In practice, today’s “agents” are usually tightly supervised AI assistants operating within carefully controlled corporate software systems, not autonomous digital employees.
And in a finding likely to surprise few economists, GS sees the real bottleneck today as increasingly organizational rather than technical. In theory, leading AI models are now generally capable enough to perform many workflow tasks. The harder problem is more about whether companies can trust AI to operate safely, cheaply, and reliably without causing costly mistakes. That helps explain why businesses are rolling out AI gradually and still keeping humans “in the loop.”
But Goldman sees a real economic turning point emerging over the next several years. AI companies are getting much better at delivering computing power cheaply, with the firm citing “continued token cost declines (powered by leading semi companies driving 60%-70% lower annualized cost per token).”
As AI becomes cheaper to run, more business tasks start making financial sense to automate. Goldman projects that enterprise AI-agent usage could grow roughly 24-fold by 2030 and more than 50-fold by 2040 as adoption spreads along a classic S-curve. Early experimentation eventually gives way to broader deployment as the economics improve and companies grow more comfortable with the technology.
Goldman estimates peak AI agent adoption could arrive in roughly 15 years—far faster than the historical norm of three decades for major technologies—because AI software is improving rapidly and businesses fear falling behind more tech-savvy competitors. Still, the rollout is likely to remain uneven and gradual.4 Adoption is likely to happen task by task and workflow by workflow, rather than through one sudden leap to fully autonomous AI workers.5
Productivity predictions
As The Economist puts it in a new piece, “America is experiencing a productivity miracle.” But AI isn’t yet likely the cause, the magazine concludes. Better suspects include the belated adoption of 2010s-era technologies (cloud, smartphones, videoconferencing) by professional services firms and the US economy’s characteristic dynamism in reallocating workers toward more productive firms—a trait on vivid display during the pandemic recovery.
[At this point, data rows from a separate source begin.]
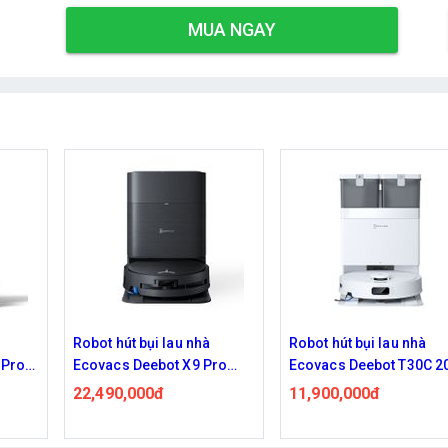
MUA NGAY
Robot hút bụi lau nhà
Robot hút bụi lau nhà
ro
Ecovacs Deebot T30C 2026
Ecovacs Deebot T30e P
Omni
11,900,000đ
9,900,000đ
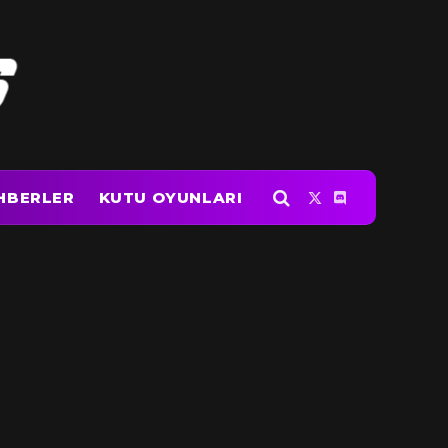
HBERLER
KUTU OYUNLARI
X
Discord
(Twitter)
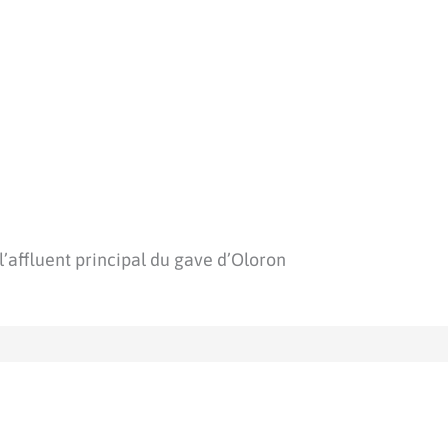
l’affluent principal du gave d’Oloron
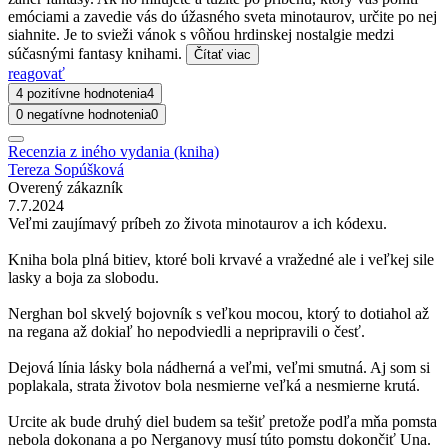
emóciami a zavedie vás do úžasného sveta minotaurov, určite po nej
siahnite. Je to svieži vánok s vôňou hrdinskej nostalgie medzi
súčasnými fantasy knihami.
Čítať viac
reagovať
4 pozitívne hodnotenia
4
0 negatívne hodnotenia
0
Recenzia z iného vydania (kniha)
Tereza Sopúšková
Overený zákazník
7.7.2024
Veľmi zaujímavý príbeh zo života minotaurov a ich kódexu.
Kniha bola plná bitiev, ktoré boli krvavé a vražedné ale i veľkej sile
lasky a boja za slobodu.
Nerghan bol skvelý bojovník s veľkou mocou, ktorý to dotiahol až
na regana až dokiaľ ho nepodviedli a nepripravili o česť.
Dejová línia lásky bola nádherná a veľmi, veľmi smutná. Aj som si
poplakala, strata životov bola nesmierne veľká a nesmierne krutá.
Urcite ak bude druhý diel budem sa tešiť pretože podľa mňa pomsta
nebola dokonana a po Nerganovy musí túto pomstu dokončiť Una.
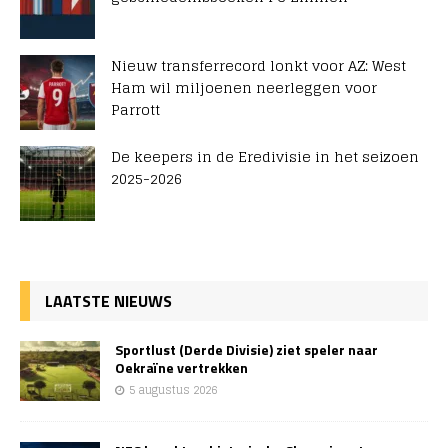
Nieuw transferrecord lonkt voor AZ: West
Ham wil miljoenen neerleggen voor
Parrott
De keepers in de Eredivisie in het seizoen
2025-2026
LAATSTE NIEUWS
Sportlust (Derde Divisie) ziet speler naar
Oekraïne vertrekken
5 augustus 2026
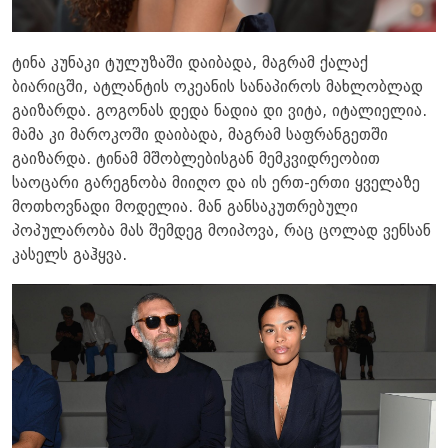
ტინა კუნაკი ტულუზაში დაიბადა, მაგრამ ქალაქ
ბიარიცში, ატლანტის ოკეანის სანაპიროს მახლობლად
გაიზარდა. გოგონას დედა ნადია დი ვიტა, იტალიელია.
მამა კი მაროკოში დაიბადა, მაგრამ საფრანგეთში
გაიზარდა. ტინამ მშობლებისგან მემკვიდრეობით
საოცარი გარეგნობა მიიღო და ის ერთ-ერთი ყველაზე
მოთხოვნადი მოდელია. მან განსაკუთრებული
პოპულარობა მას შემდეგ მოიპოვა, რაც ცოლად ვენსან
კასელს გაჰყვა.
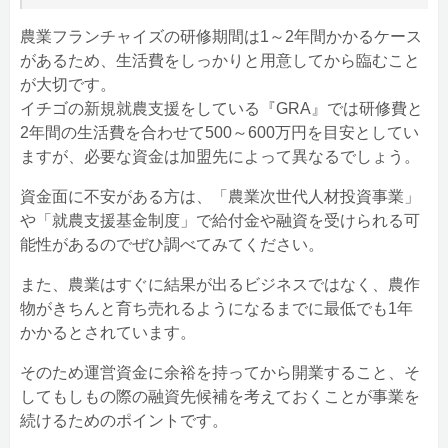
農業フランチャイズの研修期間は1～2年間かかるケース
があるため、生活費をしっかりと用意してから臨むこと
が大切です。
イチゴの新規就農支援をしている『GRA』では研修費と
2年間の生活費を合わせて500～600万円を目安としてい
ますが、必要な資金は加盟先によって異なるでしょう。
資金面に不安がある方は、「農業次世代人材投資事業」
や「就農支援基金制度」で給付金や融資を受けられる可
能性があるのでぜひ調べてみてください。
また、農業はすぐに結果が出るビジネスではなく、農作
物がきちんと育ち売れるようになるまでに最低でも1年
かかるとされています。
そのため運営資金に余裕を持ってから開業すること、そ
してもしもの際の融資先候補を考えておくことが事業を
続けるためのポイントです。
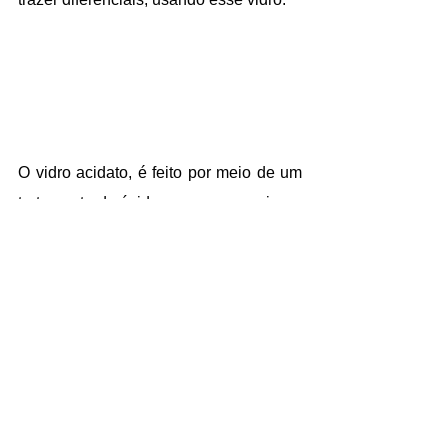
O vidro acidato, é feito por meio de um 
tratamento de ácidos, para proporcionar 
a opacidade ao mesmo. Com 
acabamento fosco, é difícil ver através 
dele, por outro lado, possibilidade a 
passagem de luminosidade. 
Aliados de vidraceiros e serralheiros, a 
facilidade na limpeza, além da 
colaboração com a decoração e 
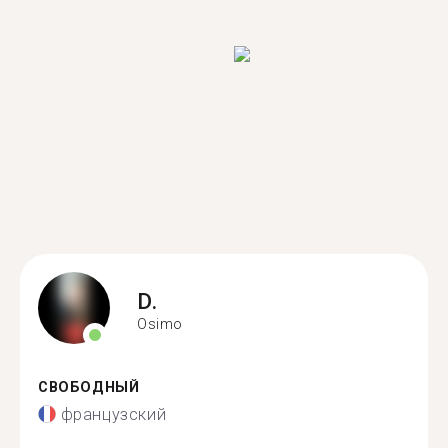
D.
Osimo
СВОБОДНЫЙ
французский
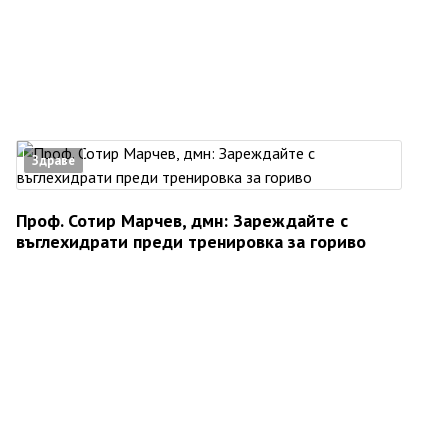
Здраве
Проф. Сотир Марчев, дмн: Зареждайте с
въглехидрати преди тренировка за гориво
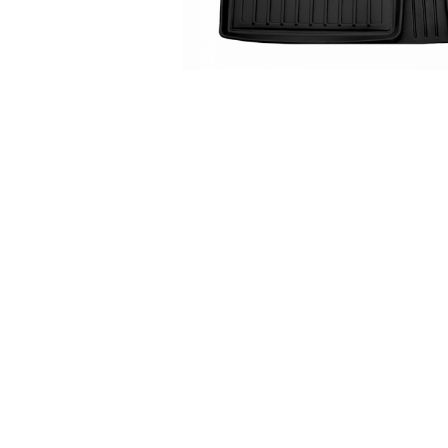
Accesorii Electronice Auto
Incarcatoare Auto
Accesorii pentru Roti si Anvelope
Husa Anvelope
Truse Chei
Organizatoare Auto
Iluminat Auto
Semnalizari
Faruri Ceata
Proiectoare
Accesorii LED
Becuri Auto
Piese Auto
Piese Caroserie
Amortizoare Capota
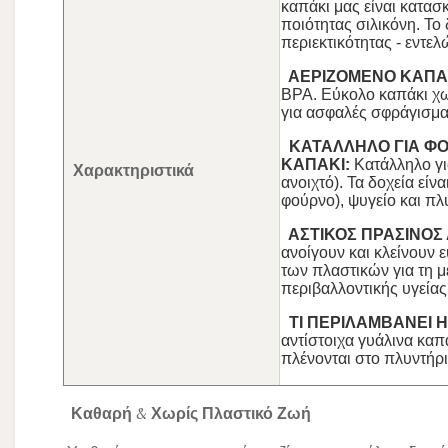
καπάκι μας είναι κατα
ποιότητας σιλικόνη. Το
περιεκτικότητας - εντε
ΑΕΡΙΖΟΜΕΝΟ ΚΑΠΑΚ
BPA. Εύκολο καπάκι χωρ
για ασφαλές σφράγισμα
ΚΑΤΑΛΛΗΛΟ ΓΙΑ ΦΟ
ΚΑΠΑΚΙ:
Κατάλληλο γι
Χαρακτηριστικά
ανοιχτό). Τα δοχεία εί
φούρνο), ψυγείο και πλ
ΑΣΤΙΚΟΣ ΠΡΑΣΙΝΟΣ 
ανοίγουν και κλείνουν 
των πλαστικών για τη 
περιβαλλοντικής υγείας
ΤΙ ΠΕΡΙΛΑΜΒΑΝΕΙ Η
αντίστοιχα γυάλινα καπ
πλένονται στο πλυντήρι
Καθαρή & Χωρίς Πλαστικό Ζωή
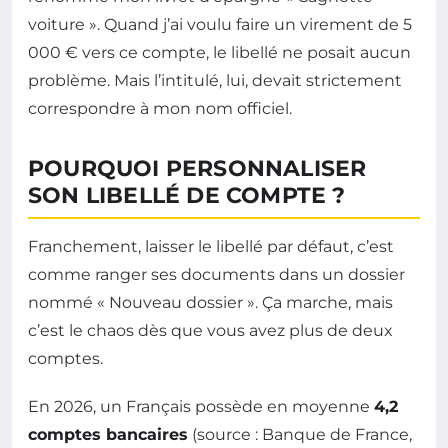
voiture ». Quand j’ai voulu faire un virement de 5
000 € vers ce compte, le libellé ne posait aucun
problème. Mais l’intitulé, lui, devait strictement
correspondre à mon nom officiel.
POURQUOI PERSONNALISER
SON LIBELLÉ DE COMPTE ?
Franchement, laisser le libellé par défaut, c’est
comme ranger ses documents dans un dossier
nommé « Nouveau dossier ». Ça marche, mais
c’est le chaos dès que vous avez plus de deux
comptes.
En 2026, un Français possède en moyenne
4,2
comptes bancaires
(source : Banque de France,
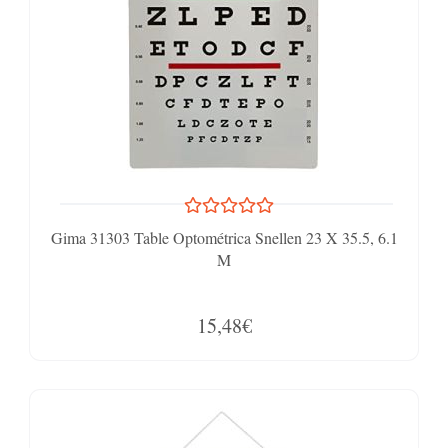
Gima 31303 Table Optométrica Snellen 23 X 35.5, 6.1
M
15,48€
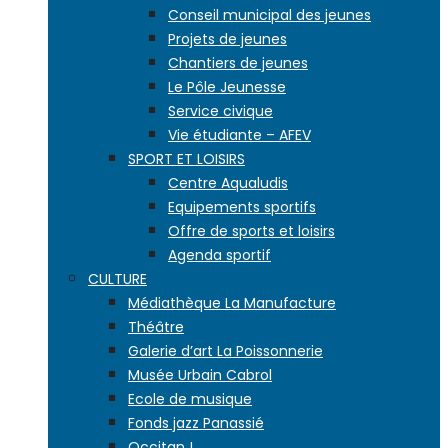
Conseil municipal des jeunes
Projets de jeunes
Chantiers de jeunes
Le Pôle Jeunesse
Service civique
Vie étudiante – AFEV
SPORT ET LOISIRS
Centre Aqualudis
Equipements sportifs
Offre de sports et loisirs
Agenda sportif
CULTURE
Médiathèque La Manufacture
Théâtre
Galerie d’art La Poissonnerie
Musée Urbain Cabrol
Ecole de musique
Fonds jazz Panassié
Occitan !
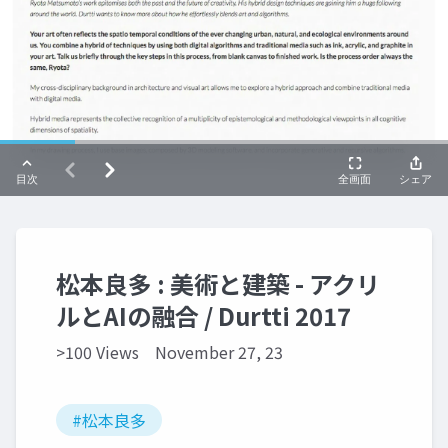
松本良多 : 美術と建築 - アクリ
ルとAIの融合 / Durtti 2017
>100 Views
November 27, 23
#松本良多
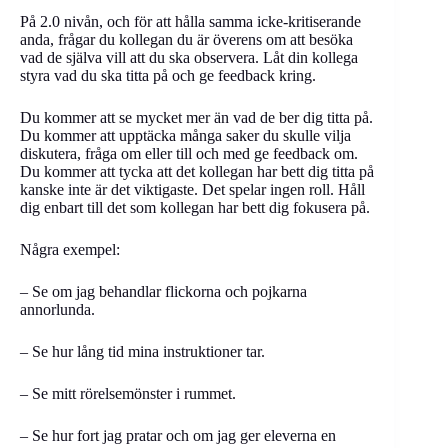
På 2.0 nivån, och för att hålla samma icke-kritiserande
anda, frågar du kollegan du är överens om att besöka
vad de själva vill att du ska observera. Låt din kollega
styra vad du ska titta på och ge feedback kring.
Du kommer att se mycket mer än vad de ber dig titta på.
Du kommer att upptäcka många saker du skulle vilja
diskutera, fråga om eller till och med ge feedback om.
Du kommer att tycka att det kollegan har bett dig titta på
kanske inte är det viktigaste. Det spelar ingen roll. Håll
dig enbart till det som kollegan har bett dig fokusera på.
Några exempel:
– Se om jag behandlar flickorna och pojkarna
annorlunda.
– Se hur lång tid mina instruktioner tar.
– Se mitt rörelsemönster i rummet.
– Se hur fort jag pratar och om jag ger eleverna en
(Lots of startups, too, a factor that now may be getting help from AI.)
Yet there’s every reason to believe AI’s moment is on its way. Faster, please!
1 METR: “Of the 228 tasks in our suite, only 5 are estimated as 16+ hours long, making measurements at this range unstable and less meaningful than at ranges with better task coverage. Thus, we are not highlighting exact estimates for models above 16 hours measured with our current suite.”
2 The “80%” figure refers to the 80 percent success horizon. While Claude Mythos Preview can “reach” 16-hour tasks with a 50 percent success rate, its reliability only remains high (80 percent or better) for tasks requiring roughly 3 to 4 hours of human effort.
3 The paper also gives a great discussion on AGI definitions, which I have drawn upon.
4 GS: Coding agents, for instance, are relatively cheap to operate because software development is high-value and mostly text-based, while AI systems handling live customer-service phone calls remain more expensive and technically difficult.
5 The pattern resembles earlier general-purpose technologies more than a sudden industrial rupture. Electrification, enterprise software and the internet all required long organizational adaptation before their largest productivity gains appeared—effects that emerged not when the technology first worked, but when firms redesigned workflows around it. Goldman explicitly frames agent adoption through the same historical diffusion lens.